DOCUMENT SEGMENT:
▼
A quarter of the married men are either openly polygamous or have a secret "wife", the survey by the country's leading daily, Nation, found.
In a face-to-face poll of 2,097 Kenyans who are 18 years and older in eight major towns, 72.4 percent of married respondents characterised their marriage as monogamous, while 20.8 percent said theirs were polygamous. Another 3.8 percent said theirs were informal "come-we-stay" arrangements.
More than a third of the respondents approved of polygamy, with some 45.4 percent of the men supporting the practice than did women, at 32 percent.
Of the married respondents, 27 percent said they were in a secret relationship with a person other than their spouse.
It is common in Kenya for a woman or two (other than the known wife) to turn up to claim inheritance when a man, especially a wealthy one, dies.
The national coordinating couple of the Catholic lay group Marriage Encounter, George and Salome Mwangi, said there was no cause for alarm that Christian marriage is in danger.
Mr Mwangi, however, noted that there is some truth in the survey. He blamed the problem on moral decline. "Western culture has come with a lot of immorality which has encouraged promiscuity, particularly in the urban areas."
Francis Muroki, who writes on the family for the national Catholic monthly, The Seed, dismissed the findings of the survey. "That report is purely a hoax. It is not practical. People are too busy and don't have time and energy to keep a secret "wife" or girlfriend."
Times have changed and men could no longer afford a second wife. "When you keep a mistress or concubine that is not marriage," Muroki added.
The Marriage Encounter coordinator for Ngong Diocese, Francis Ndolo, agreed that the survey findings were an exaggeration.
Teresa Adhiambo, coordinator of Family Life Department in the Archdiocese of Kisumu, said that polygamy in the western region had dropped due to the spread of Christianity.
Kevin Otieno, HIV/ADIS coordinator at the Kenya Catholic Secretariat said polygamy was on the rise mostly in urban areas where sometimes a man lives away from his wife. He also cited the spread of modernity which brings along with it denigration of religious values and immorality. "A Christian marriage should be between one man and one wife."
Retired Presbyterian cleric Timothy Njoya told Nation: "All polygamy is flawed masculinity where men think that women are less human and that one woman cannot be enough."
▲
DIRECTION 1:
Answer these questions about the article on the Kenyan marriage survey, one per line:
(a) How many Kenyans were interviewed in the poll?
(b) What percentage of married respondents said they were in a secret relationship?
(c) What is the name of the Catholic monthly that Francis Muroki writes for?

RECORD EXCERPTS:
▼
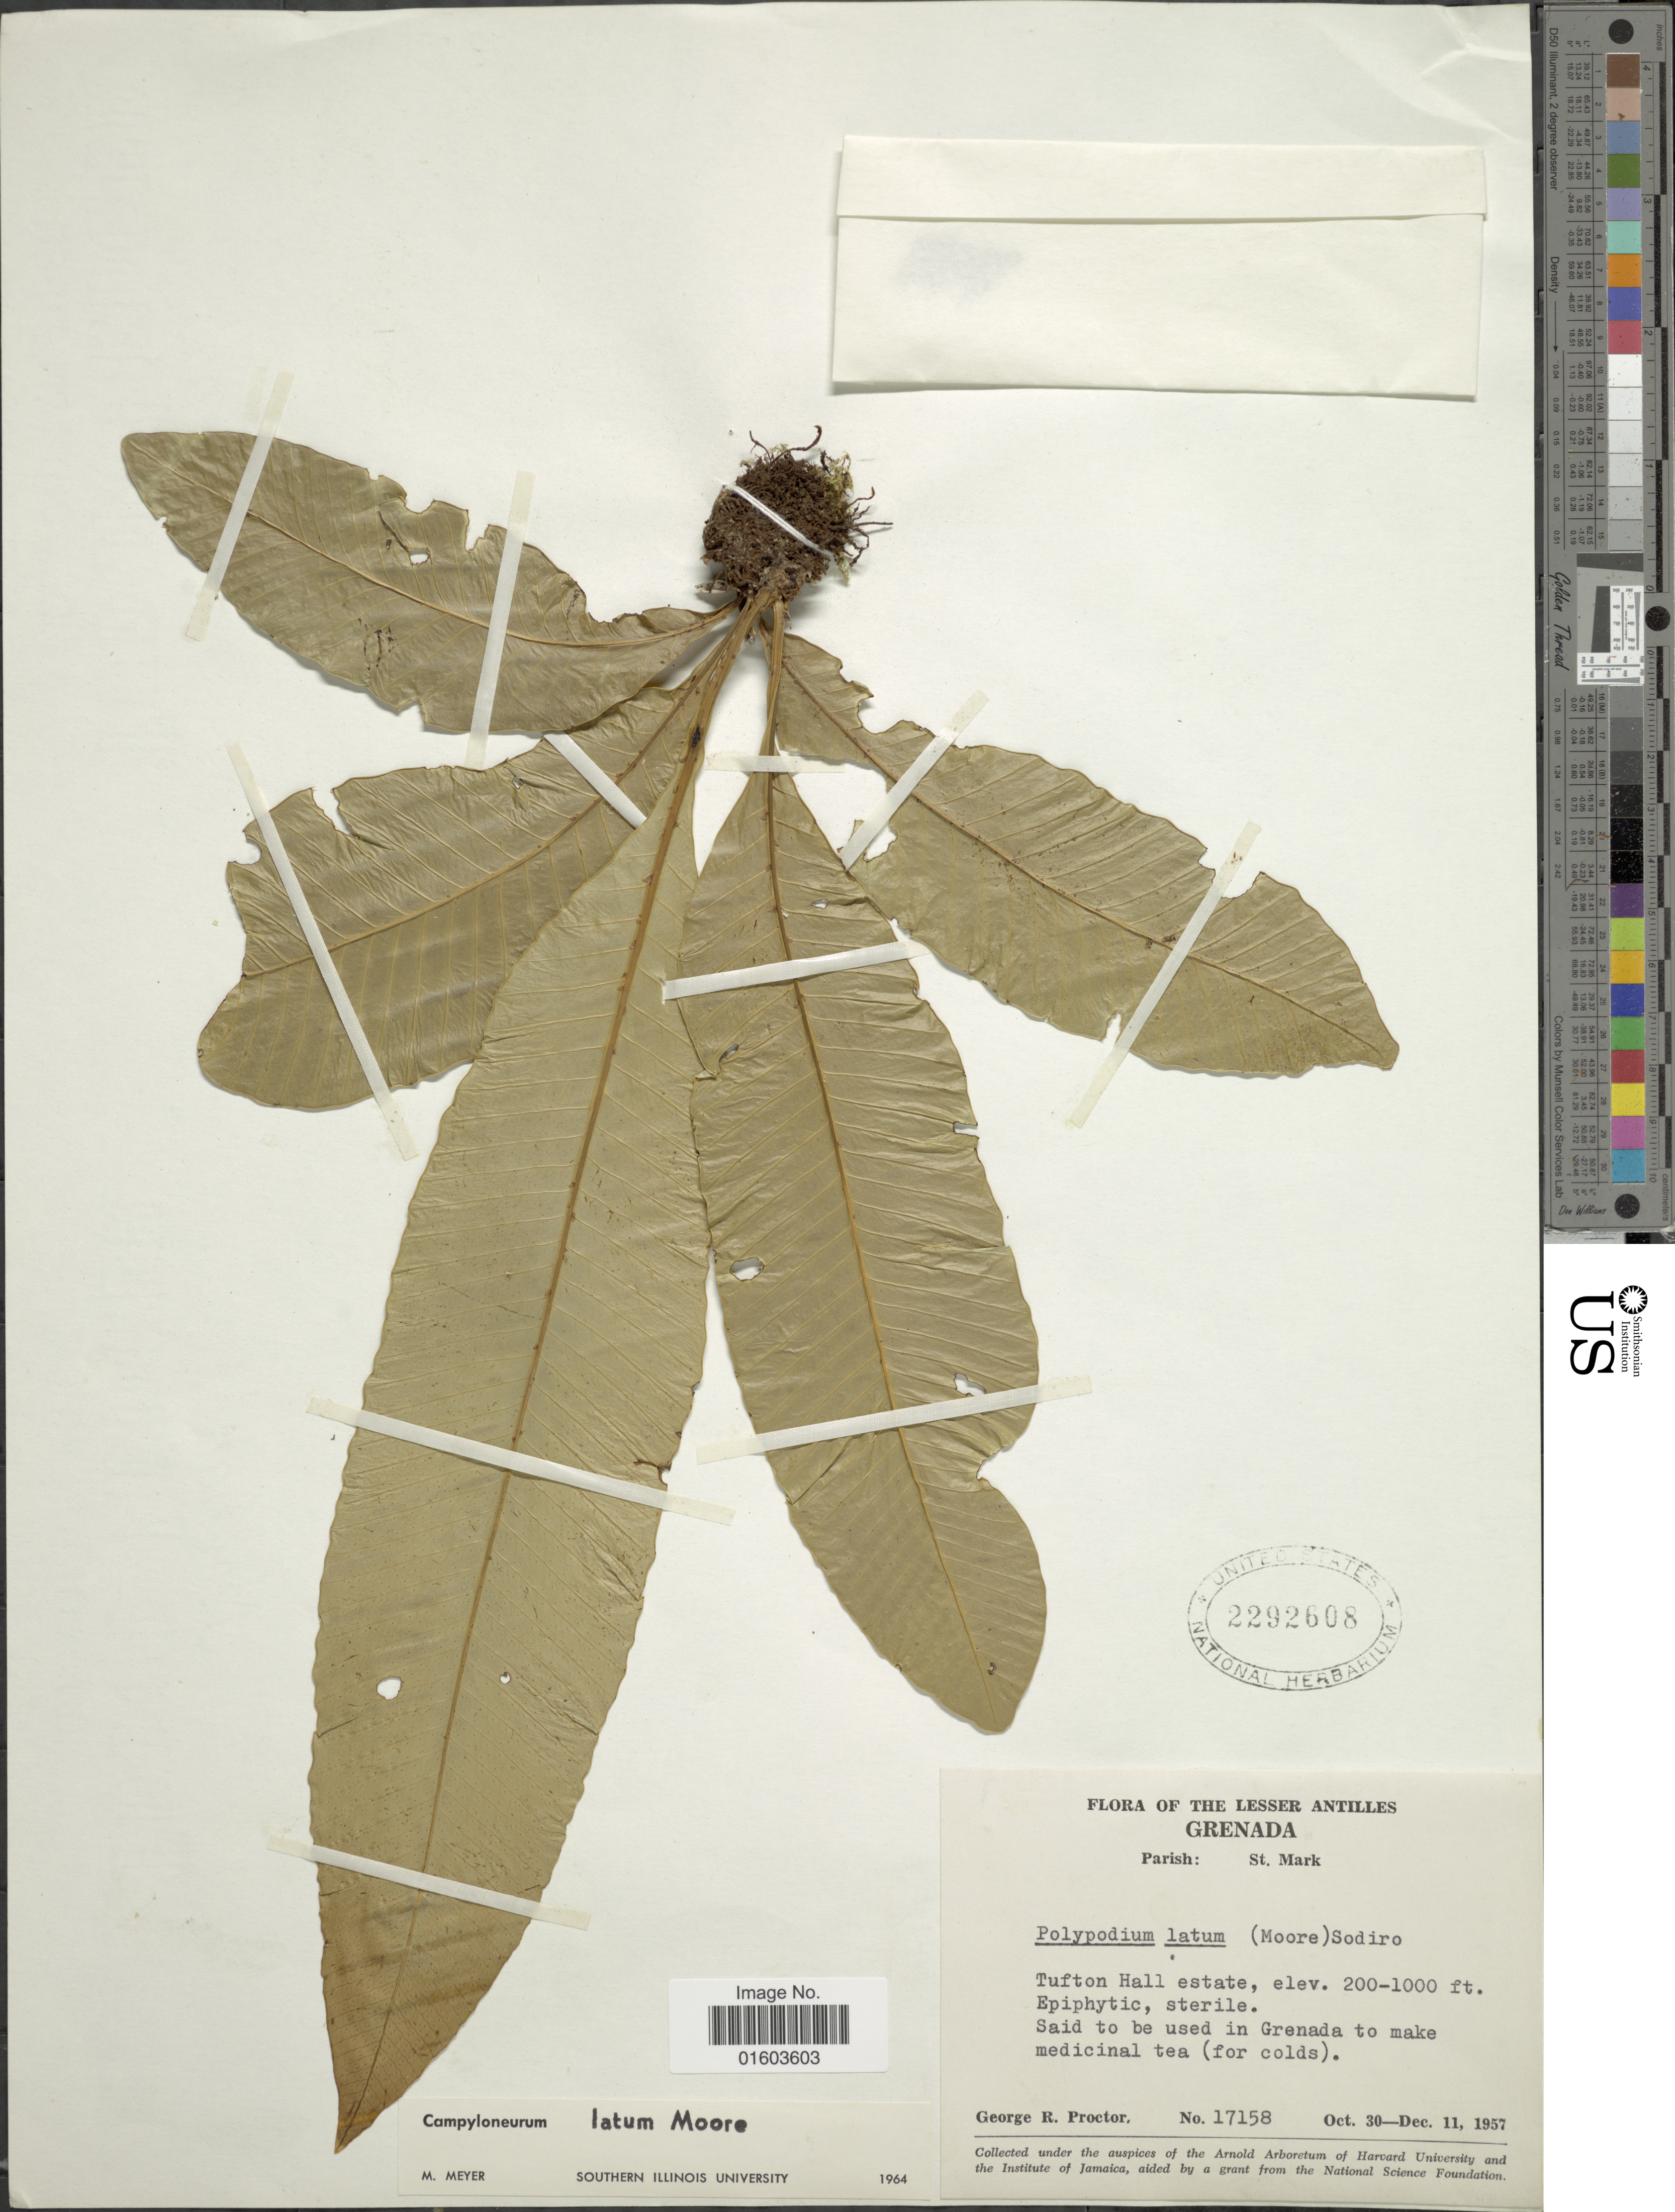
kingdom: Plantae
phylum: Tracheophyta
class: Polypodiopsida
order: Polypodiales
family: Polypodiaceae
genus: Campyloneurum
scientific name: Campyloneurum latum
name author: T. Moore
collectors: G. R. Proctor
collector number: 17158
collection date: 1957-10-30/1957-12-11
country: Grenada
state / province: Saint Mark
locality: Parish: St. Mark. Tufton Hill estate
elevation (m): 61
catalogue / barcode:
▲
DIRECTION 2:
Repeat the rows of the plant sheet record word for word, from the line containing "collector number: 17158" through the end of the rows.

COMPLETE ANSWER 1:
(a) 2,097
(b) 27 percent
(c) The Seed

COMPLETE ANSWER 2:
collector number: 17158
collection date: 1957-10-30/1957-12-11
country: Grenada
state / province: Saint Mark
locality: Parish: St. Mark. Tufton Hill estate
elevation (m): 61
catalogue / barcode:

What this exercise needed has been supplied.